According to Wallis, we are at an ‘evolutionary stage’ and contributions that the librarians can make will change over time. ‘Make sure your systems are capable of sharing their information in the global manner. If it’s interesting they can join SchemaBibEx, a group to discuss and prepare bibliographic extensions to Schema.org schemas, but we’re not expecting everyone to join. What librarians need to do is keep up to speed, be aware of the systems, and be aware that an increasing number of users don’t come directly.’
Wallis gave the example of the National Library of France; which put up a catalogue that was accessible to search engines. The library found that over 80 per cent of the hits then came directly from the search engines; these were users who probably didn’t even know the web address of the library catalogue.

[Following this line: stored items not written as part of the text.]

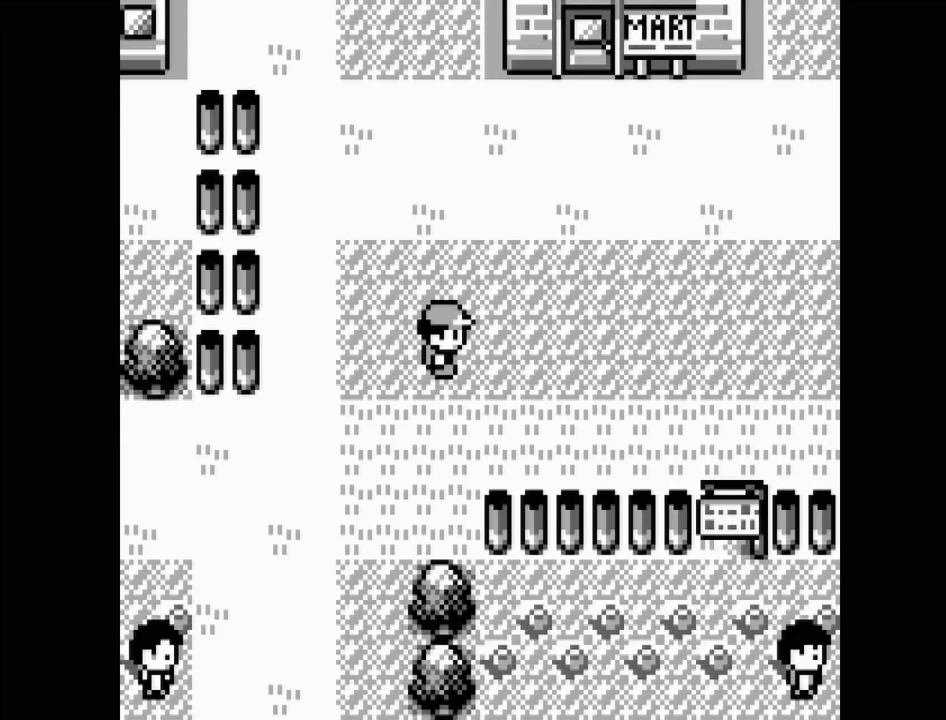
Gameplay with a controller (Nintendo layout); each line is a JSON object with the inputs held at the frame after it (dt_ms = milliseconds from this image to that frame). "events" lists button and stick changes between this image and that frame as [ms after this image, input, new state], when the widget could be followed in between. Not read: L3 R3.
{"dt_ms": 500, "buttons": [], "events": []}
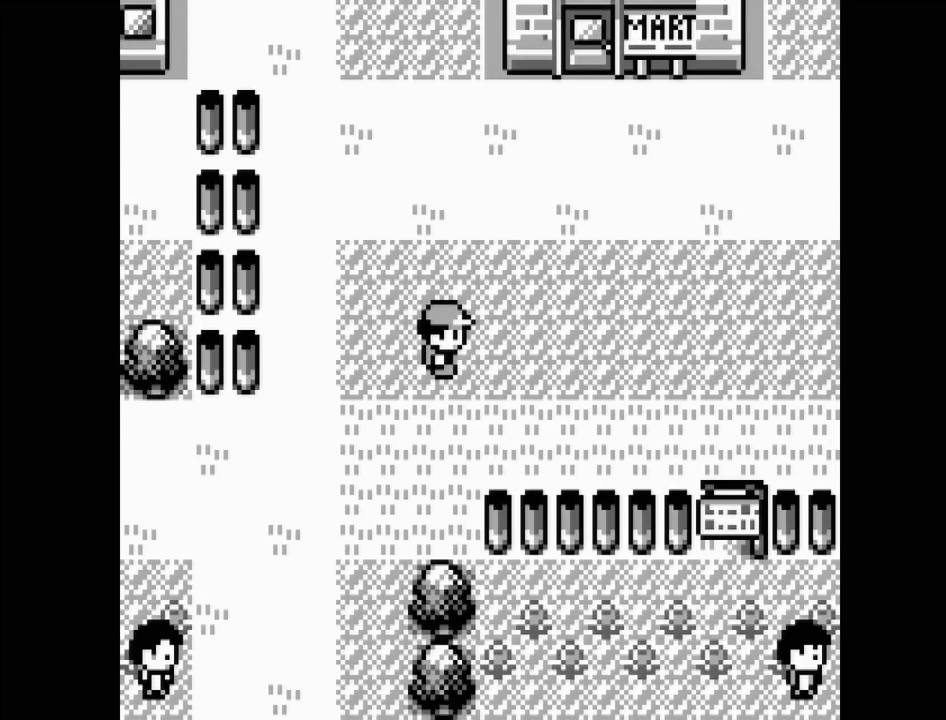
{"dt_ms": 500, "buttons": [], "events": []}
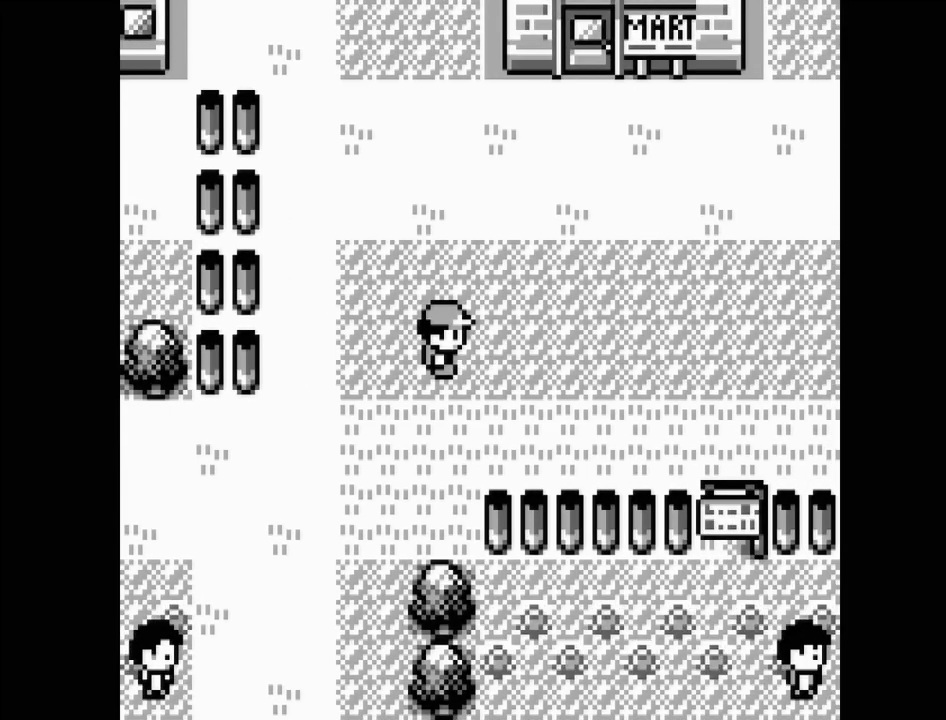
{"dt_ms": 500, "buttons": [], "events": []}
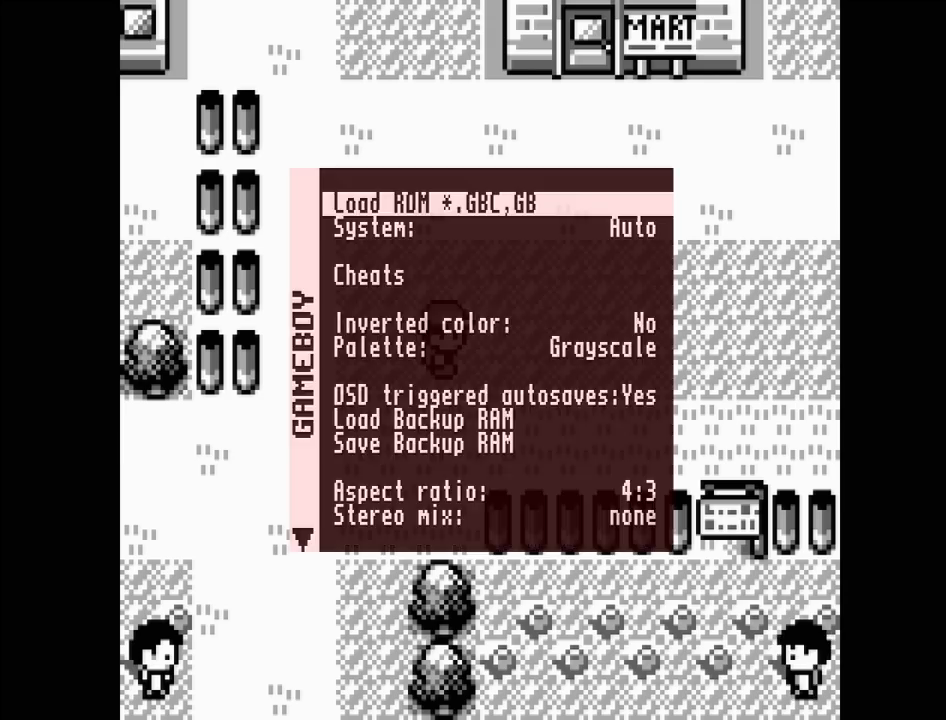
{"dt_ms": 500, "buttons": ["DPAD_DOWN"], "events": [[500, "DPAD_DOWN", "down"]]}
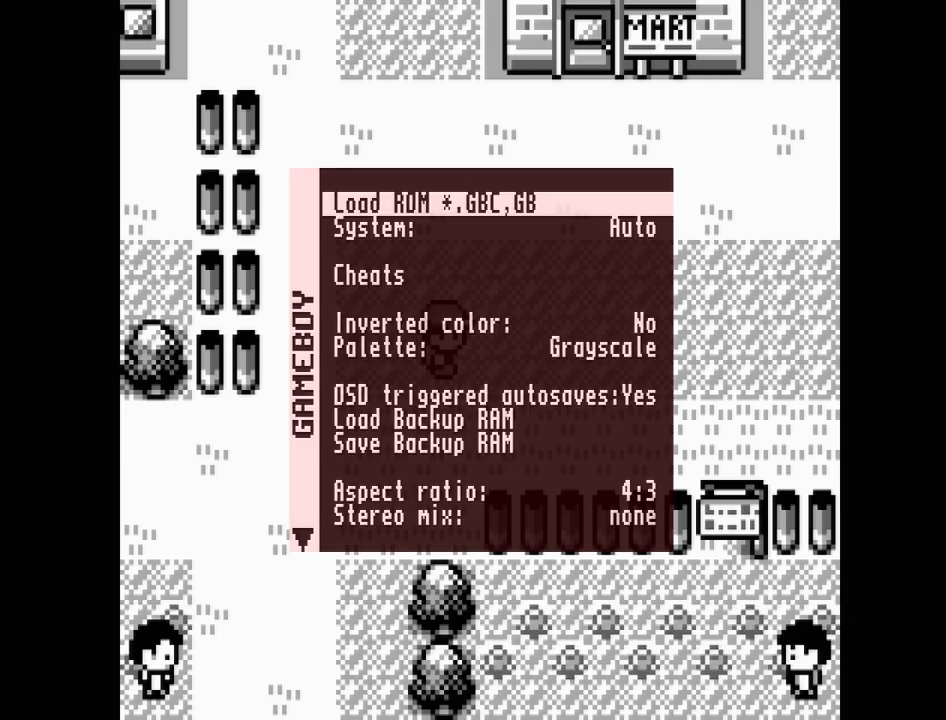
{"dt_ms": 1000, "buttons": ["A"]}
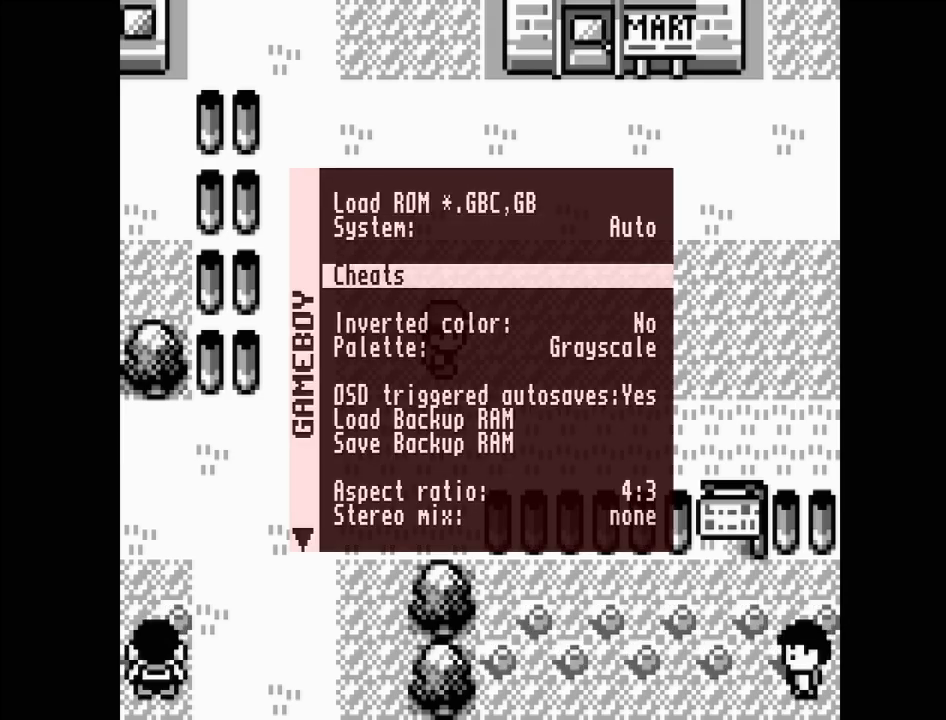
{"dt_ms": 500, "buttons": ["A", "DPAD_DOWN"], "events": [[17, "DPAD_DOWN", "down"], [117, "DPAD_DOWN", "up"], [133, "DPAD_DOWN", "down"], [250, "DPAD_DOWN", "up"], [317, "DPAD_DOWN", "down"], [400, "DPAD_DOWN", "up"], [467, "DPAD_DOWN", "down"]]}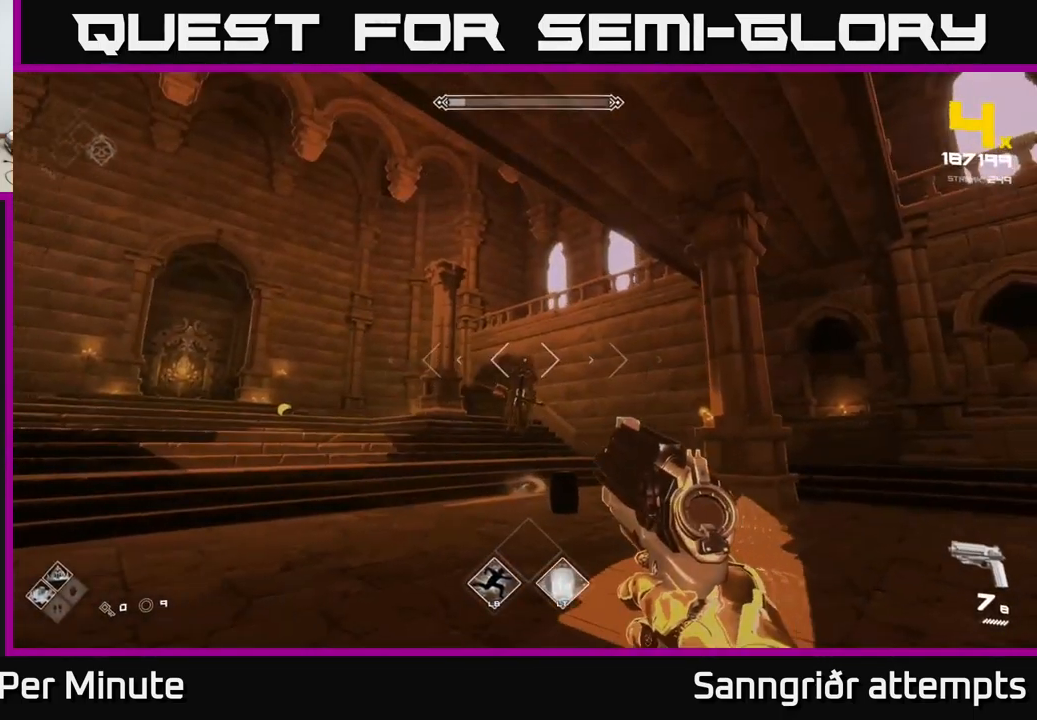
Gameplay with a controller (Xbox layout); each line is a JSON object with the inputs held at the frame after it. "events" lists button and stick changes between this image and that frame as [ms after this image, input, new state], when the widget could be followed in between.
{"buttons": [], "left_stick": "up", "right_stick": "center", "events": [[33, "left_stick", "down"], [67, "R2", "up"], [233, "left_stick", "center"], [233, "right_stick", "down-right"], [300, "right_stick", "center"], [317, "R2", "down"], [317, "left_stick", "up"], [350, "R2", "up"]]}
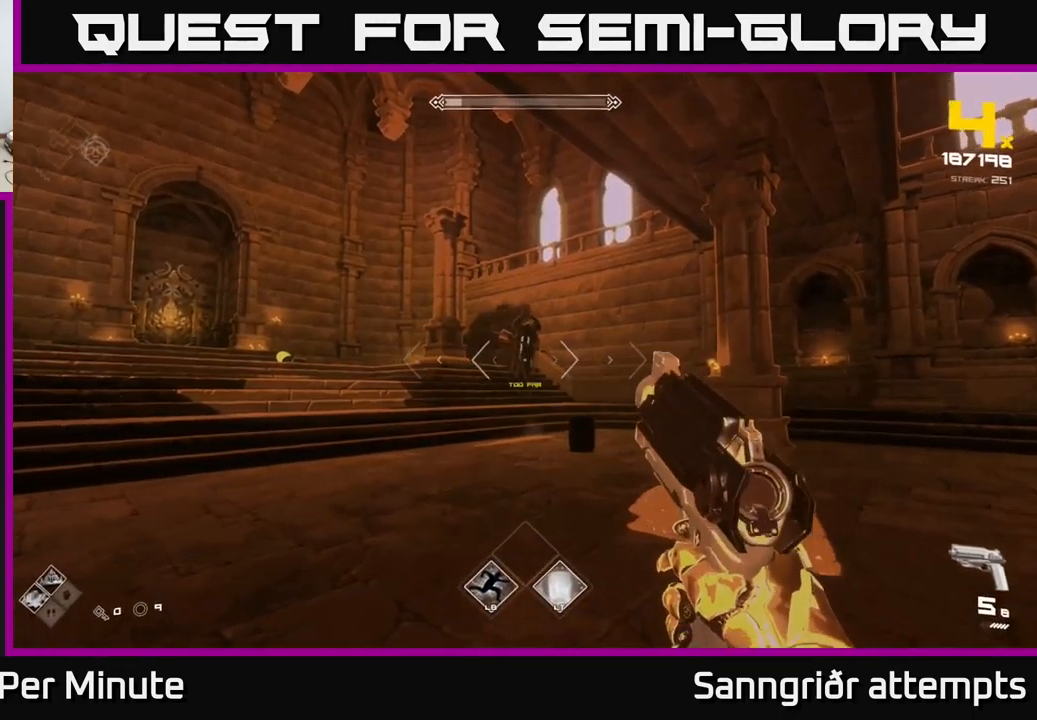
{"buttons": [], "left_stick": "down", "right_stick": "center", "events": [[150, "left_stick", "up-right"], [167, "right_stick", "down-right"], [233, "R2", "down"], [267, "right_stick", "center"], [317, "left_stick", "center"], [333, "R2", "up"], [467, "left_stick", "down"]]}
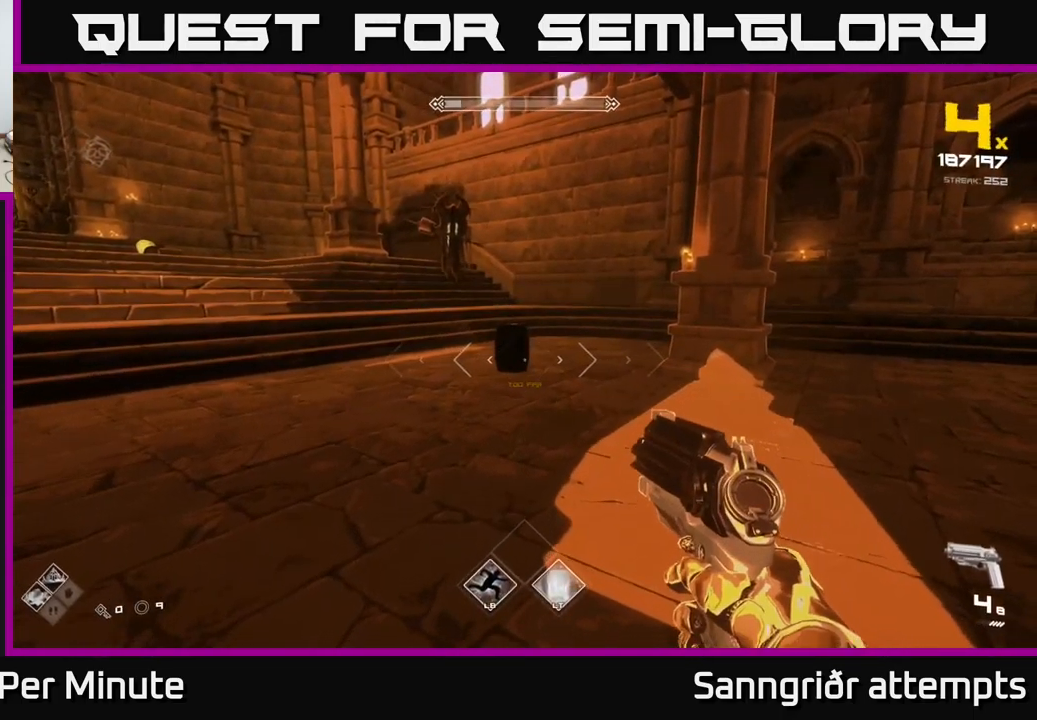
{"buttons": [], "left_stick": "center", "right_stick": "center", "events": [[83, "left_stick", "center"]]}
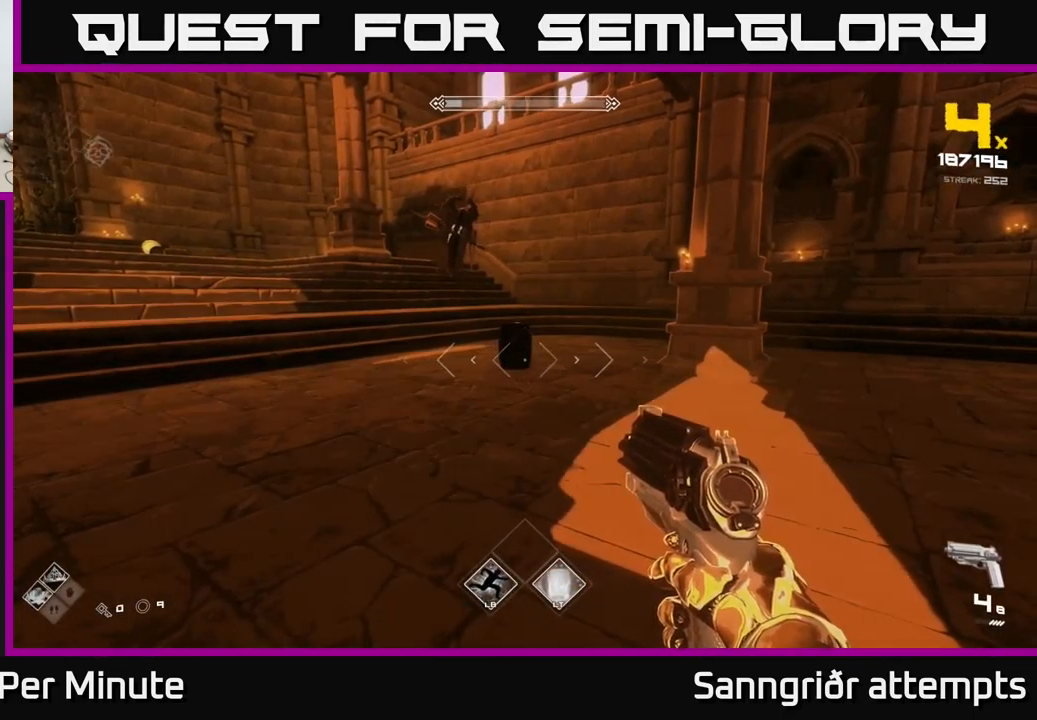
{"buttons": [], "left_stick": "center", "right_stick": "center", "events": []}
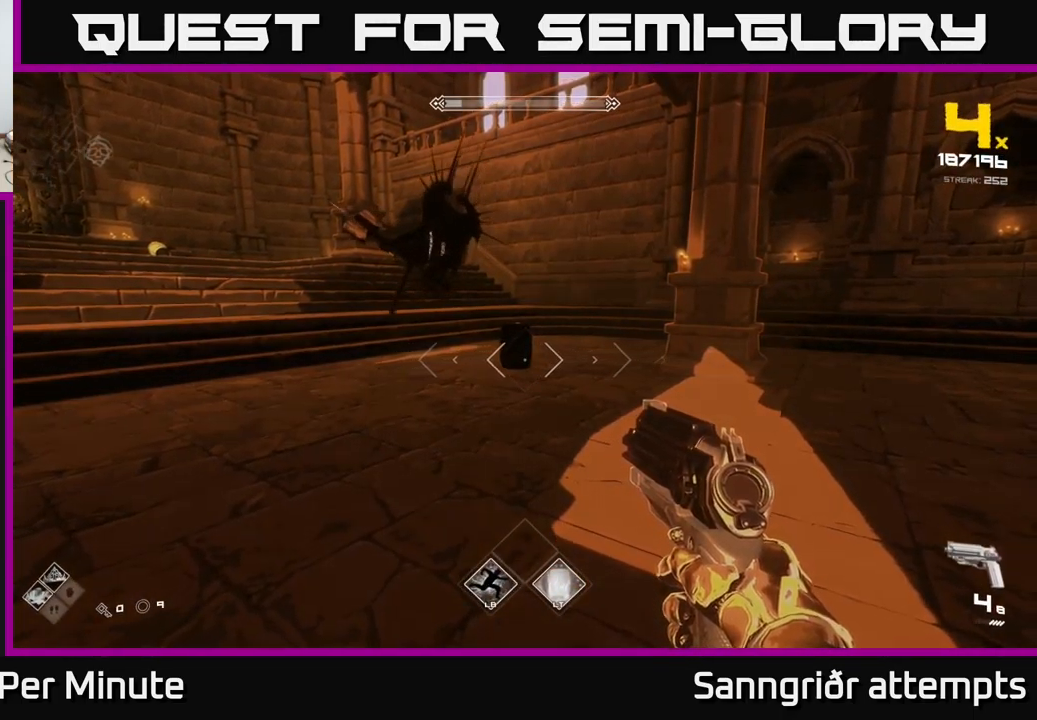
{"buttons": [], "left_stick": "left", "right_stick": "down-right", "events": [[17, "left_stick", "down-left"], [33, "R2", "down"], [117, "R2", "up"], [167, "left_stick", "left"], [234, "right_stick", "up"], [317, "right_stick", "up-right"], [417, "right_stick", "down-right"]]}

For Wallis and Fons, data sharing in libraries does not require every librarian to embrace every angled bracket of an RDF/XML file. The traditional record will gradually evolve to a more web-friendly format. If the library community are willing to commit to sharing high-quality data the value of this data can undoubtedly have a significant impact on the web and the information people access.
The seeming inevitability of linked library data, irrespective of the decision of any individual librarian, should not be an excuse to opt out, however, but an argument for librarians becoming as involved as possible. If librarians don’t try to direct the technology, it will inevitably come to direct them.